Un terreno rovinato dai cinghiali

Il «rosso» istriano

Ultimamente si parla spesso della presenza ingombrante dei cinghiali, che a qualcuno potrebbe apparire un problema di poco conto. La verità è che si tratta di un animale molto aggressivo e persino potenzialmente mortale per l’uomo, data anche la sua notevole adattabilità e all’elevato potenziale riproduttivo. Può essere infatti causa d’incidenti stradali e, come in questo caso, provocare ingenti danni nei campi, in quanto scava nei terreni e si ciba dei frutti faticosamente coltivati dagli agricoltori. Quindi, quando in un territorio il loro numero non viene tenuto sotto controllo, il problema si accentua. Antonac è molto conosciuto sia a livello regionale che oltre confine per il suo impegno nella produzione di diversi tipi d’aglio, tra i quali quello rosso e rosa istriano, antiche varietà autoctone coltivate in Istria da secoli.
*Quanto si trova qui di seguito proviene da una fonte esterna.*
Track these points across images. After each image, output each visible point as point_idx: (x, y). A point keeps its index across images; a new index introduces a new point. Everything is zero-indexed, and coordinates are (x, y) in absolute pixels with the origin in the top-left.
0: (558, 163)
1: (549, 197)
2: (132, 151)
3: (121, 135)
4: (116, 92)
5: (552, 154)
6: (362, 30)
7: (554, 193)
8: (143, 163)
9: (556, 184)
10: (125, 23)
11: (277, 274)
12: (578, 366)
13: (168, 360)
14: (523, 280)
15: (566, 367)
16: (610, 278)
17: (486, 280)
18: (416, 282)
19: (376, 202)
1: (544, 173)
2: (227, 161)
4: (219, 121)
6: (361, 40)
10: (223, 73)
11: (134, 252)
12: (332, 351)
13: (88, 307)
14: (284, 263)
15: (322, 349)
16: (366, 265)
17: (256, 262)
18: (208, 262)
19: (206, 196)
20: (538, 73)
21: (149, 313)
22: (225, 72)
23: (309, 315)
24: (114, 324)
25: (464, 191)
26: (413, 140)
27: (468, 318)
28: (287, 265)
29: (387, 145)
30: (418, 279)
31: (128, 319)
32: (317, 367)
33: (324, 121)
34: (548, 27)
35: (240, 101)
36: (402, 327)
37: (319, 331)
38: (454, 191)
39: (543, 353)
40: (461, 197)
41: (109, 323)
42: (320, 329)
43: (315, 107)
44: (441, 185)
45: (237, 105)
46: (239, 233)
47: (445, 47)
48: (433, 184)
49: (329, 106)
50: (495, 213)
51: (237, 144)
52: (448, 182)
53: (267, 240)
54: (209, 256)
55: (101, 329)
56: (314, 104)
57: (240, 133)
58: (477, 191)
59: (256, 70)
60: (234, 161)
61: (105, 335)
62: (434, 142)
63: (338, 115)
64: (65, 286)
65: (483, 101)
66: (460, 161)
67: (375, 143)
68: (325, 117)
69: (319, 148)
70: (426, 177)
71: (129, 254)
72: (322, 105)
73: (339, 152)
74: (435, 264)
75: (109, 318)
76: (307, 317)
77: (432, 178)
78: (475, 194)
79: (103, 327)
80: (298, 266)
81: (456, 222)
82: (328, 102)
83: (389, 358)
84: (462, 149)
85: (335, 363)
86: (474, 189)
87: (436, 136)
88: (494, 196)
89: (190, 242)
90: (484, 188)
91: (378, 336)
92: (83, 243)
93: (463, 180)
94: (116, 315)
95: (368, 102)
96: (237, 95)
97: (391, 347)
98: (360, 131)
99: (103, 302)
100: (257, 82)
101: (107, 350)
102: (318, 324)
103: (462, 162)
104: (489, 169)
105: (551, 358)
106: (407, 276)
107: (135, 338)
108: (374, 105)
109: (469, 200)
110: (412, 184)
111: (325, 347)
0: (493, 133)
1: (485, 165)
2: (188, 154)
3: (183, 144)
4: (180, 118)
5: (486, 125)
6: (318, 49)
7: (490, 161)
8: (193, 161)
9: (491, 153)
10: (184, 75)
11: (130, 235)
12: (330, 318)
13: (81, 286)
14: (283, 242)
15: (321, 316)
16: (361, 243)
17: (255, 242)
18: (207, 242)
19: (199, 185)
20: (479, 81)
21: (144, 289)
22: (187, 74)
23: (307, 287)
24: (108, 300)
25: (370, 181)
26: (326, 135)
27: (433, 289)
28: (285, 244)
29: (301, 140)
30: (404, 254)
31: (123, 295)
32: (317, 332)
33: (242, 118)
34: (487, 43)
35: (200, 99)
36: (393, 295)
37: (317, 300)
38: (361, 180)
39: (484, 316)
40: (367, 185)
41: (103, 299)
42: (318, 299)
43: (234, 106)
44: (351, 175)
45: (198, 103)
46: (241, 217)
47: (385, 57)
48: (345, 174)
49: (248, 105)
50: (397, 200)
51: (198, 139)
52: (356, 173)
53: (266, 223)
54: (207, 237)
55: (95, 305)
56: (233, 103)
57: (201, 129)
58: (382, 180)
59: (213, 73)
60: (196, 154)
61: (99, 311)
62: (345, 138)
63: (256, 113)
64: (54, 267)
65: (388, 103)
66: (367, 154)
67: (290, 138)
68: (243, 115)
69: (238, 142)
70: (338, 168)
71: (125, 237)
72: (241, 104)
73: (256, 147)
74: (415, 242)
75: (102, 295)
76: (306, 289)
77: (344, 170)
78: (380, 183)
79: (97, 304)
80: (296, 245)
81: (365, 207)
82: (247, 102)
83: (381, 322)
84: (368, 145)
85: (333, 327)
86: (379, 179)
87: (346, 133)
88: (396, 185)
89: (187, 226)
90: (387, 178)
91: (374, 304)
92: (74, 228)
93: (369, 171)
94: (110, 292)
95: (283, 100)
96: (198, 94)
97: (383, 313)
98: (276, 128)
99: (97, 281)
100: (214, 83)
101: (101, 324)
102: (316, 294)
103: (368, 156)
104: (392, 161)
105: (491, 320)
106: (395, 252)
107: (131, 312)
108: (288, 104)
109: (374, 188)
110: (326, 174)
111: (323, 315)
Una tradizione familiare tramandata da generazioni, che ad Antonac è valsa pure l’assegnazione dei certificati IQ di qualità regionale.

“L’aglio rosso istriano è diverso dagli altri; le sue proprietà si differenziano notevolmente dall’aglio comune. In particolare è ricco di allicina, che è la sostanza che conferisce il sapore all’aglio e quindi il gusto è molto più marcato rispetto all’aglio bianco. È ricco di vitamina A, E e del gruppo B, come pure di minerali, come ferro, fosforo, calcio e sodio. È estremamente ricco di potassio, di vitamina C, tiamina e riboflavina, potenti antiossidanti che fanno bene alla salute. A differenza dell’aglio bianco, quello rosso ha dimensioni più piccole: la buccia esterna è di colore rosso intenso e di solito ogni testa contiene dagli 8 ai 12 spicchi”, spiega Antonac, confermando come per caratteristiche merita di entrare a far parte della famiglia dei prodotti tutelati, in quanto importante per la gastronomia a chilometro zero, punto forte anche del turismo istriano. Oggi è inserito nell’elenco delle varietà della Repubblica di Croazia ed è in attesa del marchio d’origine protetta, cosa già raggiunta a livello regionale”, ha concluso Antonac ponendo una domanda alle autorità competenti: Se vi trovaste voi nei miei panni, come vi comportereste?